* **Task instructions**:
Reproduce every line of text in the listing below without any alteration, and omit the pictures from your answer.

* **Task inputs**:
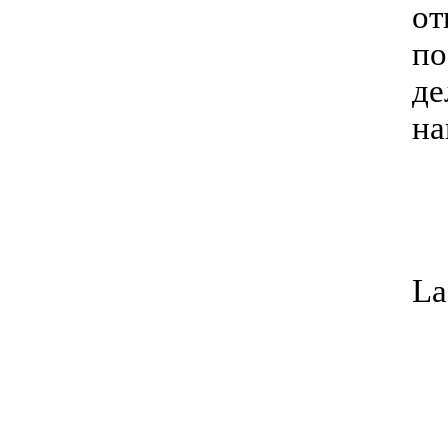
от
по
де
на
La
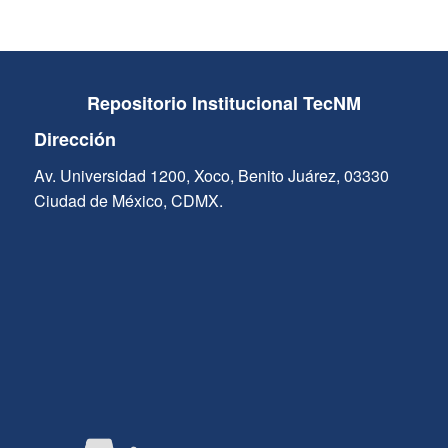
Repositorio Institucional TecNM
Dirección
Av. Universidad 1200, Xoco, Benito Juárez, 03330
Ciudad de México, CDMX.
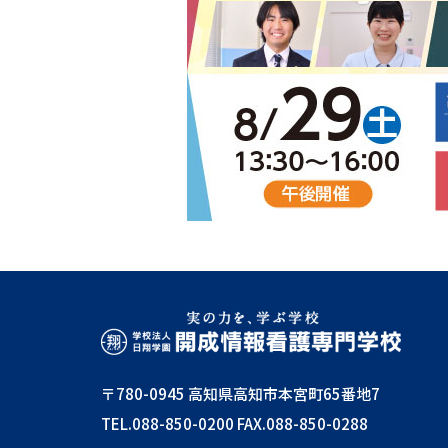
〒780-0945 高知県高知市本宮町65番地7
TEL.088-850-0200
FAX.088-850-0288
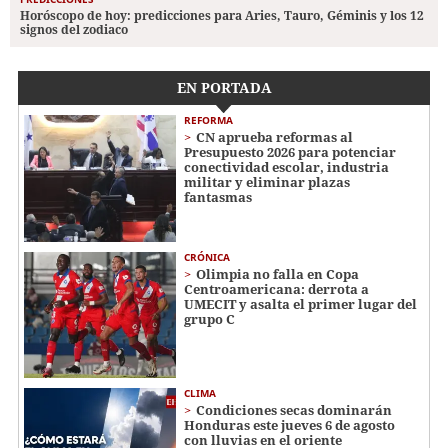
Horóscopo de hoy: predicciones para Aries, Tauro, Géminis y los 12
signos del zodiaco
EN PORTADA
REFORMA
CN aprueba reformas al
Presupuesto 2026 para potenciar
conectividad escolar, industria
militar y eliminar plazas
fantasmas
CRÓNICA
Olimpia no falla en Copa
Centroamericana: derrota a
UMECIT y asalta el primer lugar del
grupo C
CLIMA
Condiciones secas dominarán
Honduras este jueves 6 de agosto
con lluvias en el oriente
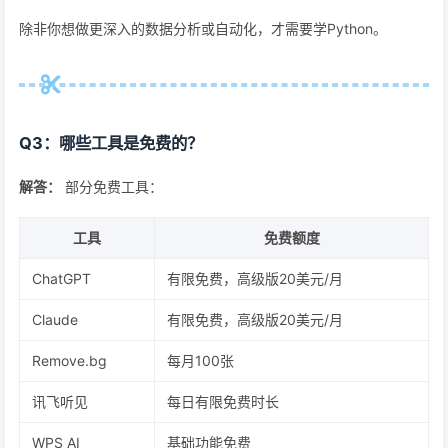
除非你想做更深入的数据分析或自动化，才需要学Python。
Q3：哪些工具是免费的？
解答：
部分免费工具：
工具
免费额度
ChatGPT
有限免费，高级版20美元/月
Claude
有限免费，高级版20美元/月
Remove.bg
每月100张
讯飞听见
每日有限免费时长
WPS AI
基础功能免费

* **Response below**:
от
по
де
на
La
Repositorio Institucional TecNM
Dirección
Av. Universidad 1200, Xoco, Benito Juárez, 03330
Ciudad de México, CDMX.
〒780-0945 高知県高知市本宮町65番地7
TEL.088-850-0200
FAX.088-850-0288
Horóscopo de hoy: predicciones para Aries, Tauro, Géminis y los 12
signos del zodiaco
EN PORTADA
REFORMA
CN aprueba reformas al
Presupuesto 2026 para potenciar
conectividad escolar, industria
militar y eliminar plazas
fantasmas
CRÓNICA
Olimpia no falla en Copa
Centroamericana: derrota a
UMECIT y asalta el primer lugar del
grupo C
CLIMA
Condiciones secas dominarán
Honduras este jueves 6 de agosto
con lluvias en el oriente
除非你想做更深入的数据分析或自动化，才需要学Python。
Q3：哪些工具是免费的？
解答：
部分免费工具：
工具
免费额度
ChatGPT
有限免费，高级版20美元/月
Claude
有限免费，高级版20美元/月
Remove.bg
每月100张
讯飞听见
每日有限免费时长
WPS AI
基础功能免费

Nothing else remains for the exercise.